Airbus mengumumkan penurunan produksi superjumbo A380. Seri ini memang lamban terjual, diduga karena ukurannya yang membutuhkan upaya lebih dalam menjual kursi. Penurunan ini memunculkan keraguan lebih lanjut mengenai masa depan program unggulan tersebut. Sementara di sisi lain, ada gangguan mesin yang masih membebani pengiriman A320 dengan lorong tunggal yang akan menjadi model dengan volume pemesanan terbesar.
Produksi A380 akan dikurangi menjadi delapan jet per tahun pada 2019, turun dari 15 tahun ini dan 28 di tahun 2016. Pada sisi lain, Airbus meskipun ada sinyal positif dengan meningkatnya jumlah penumpang secara internasional, produsen pesawat ini menyatakan beberapa negosiasi kontrak yang sedang berlangsung mungkin tidak menghasilkan penjualan.
“Bahkan jika kita harus mendapat pesanan lain sebelum akhir tahun ini, tetap tidak akan mengubah kondisi pada tingkat suku bunga seperti sekarang. Kecuali, jika kita akan mendapat pesanan yang tiba-tiba dalam jumlah banyak,” kata, Chief Executive Officer Airbus, Tom Enders.
Industri penerbangan memang ramai dengan kabar yang menyatakan bahwa versi A320neo kinerjanya tidak seperti yang diharapkan. Bahkan masih ada perbaikan teknologi yang dilakukan oleh pemasok mesin, Pratt & Whitney karena mesin yang ada terbukti tidak dapat diandalkan.
Produsen pesawat Eropa ini mengatakan bahwa laba bersih mereka turun 17 persen menjadi 1,5 miliar euro atau 1,8 miliar dolar AS pada paruh pertama tahun. Penyebabnya adalah karena ada masalah dengan mesin versi baru dari jet A320. Pendapatan kuartal kedua Airbus sebelum bunga dan pajak, turun menjadi 859 juta euro dari 1,18 miliar euro setahun sebelumnya.
“Kondisi bisnis pesawat komersial tetap sehat, sementara daftar pesanan terus mendukung rencana peningkatan produksi kami.
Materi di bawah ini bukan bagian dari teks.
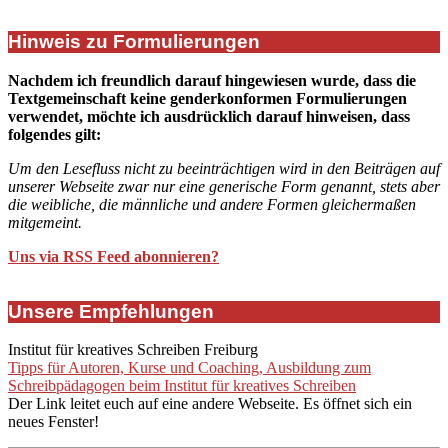
Hinweis zu Formulierungen
Nachdem ich freundlich darauf hingewiesen wurde, dass die
Textgemeinschaft keine genderkonformen Formulierungen
verwendet, möchte ich ausdrücklich darauf hinweisen, dass
folgendes gilt:
Um den Lesefluss nicht zu beeinträchtigen wird in den Beiträgen auf
unserer Webseite zwar nur eine generische Form genannt, stets aber
die weibliche, die männliche und andere Formen gleichermaßen
mitgemeint.
Uns via RSS Feed abonnieren?
Unsere Empfehlungen
Institut für kreatives Schreiben Freiburg
Tipps für Autoren, Kurse und Coaching, Ausbildung zum
Schreibpädagogen beim Institut für kreatives Schreiben
Der Link leitet euch auf eine andere Webseite. Es öffnet sich ein
neues Fenster!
Namun, kami menghadapi tantangan karena masalah mesin yang masih belum diatasi, “kata Enders.
Airbus mengatakan bahwa pihaknya mengharapkan untuk bisa mengirimkan lebih dari 700 pesawat komersial. Namun realisasinya bergantung pada produsen mesin untuk bisa memenuhi komitmen. A380 sudah dijadwalkan untuk dipotong produksinya menjadi hanya satu pesawat per bulan. Airbus bulan lalu menawarkan versi yang disempurnakan dari A380 yang menampilkan sayap hemat bahan bakar. Revisi ini juga dikombinasikan dengan revisi tata letak yang menampung 80 penumpang lebih banyak dan akan memotong 13 persen biaya per kursi. Emirates, pembeli superjumbo terkemuka, sedang menjajaki pembelian 20 pesawat. Namun Tim Clark, presiden maskapai ini menginginkan upgrade yang lebih signifikan yang menampilkan mesin baru.
Airbus sendiri menghadapi masalah dengan turbofan yang disuplai oleh Pratt & Whitney. Berbagai upaya terus dilakukan untuk membenahi teknologinya agar maskapai bisa menerima kehadiran produksi baru seri ini. “Ada terlalu banyak masalah pada mesin ini. Itu membuat kami frustrasi, itu membuat frustrasi pelanggan. Kami memiliki terlalu banyak perubahan mesin pada pesawat. Situasi ini sangat tidak memuaskan bagi kita semua,” kata Enders.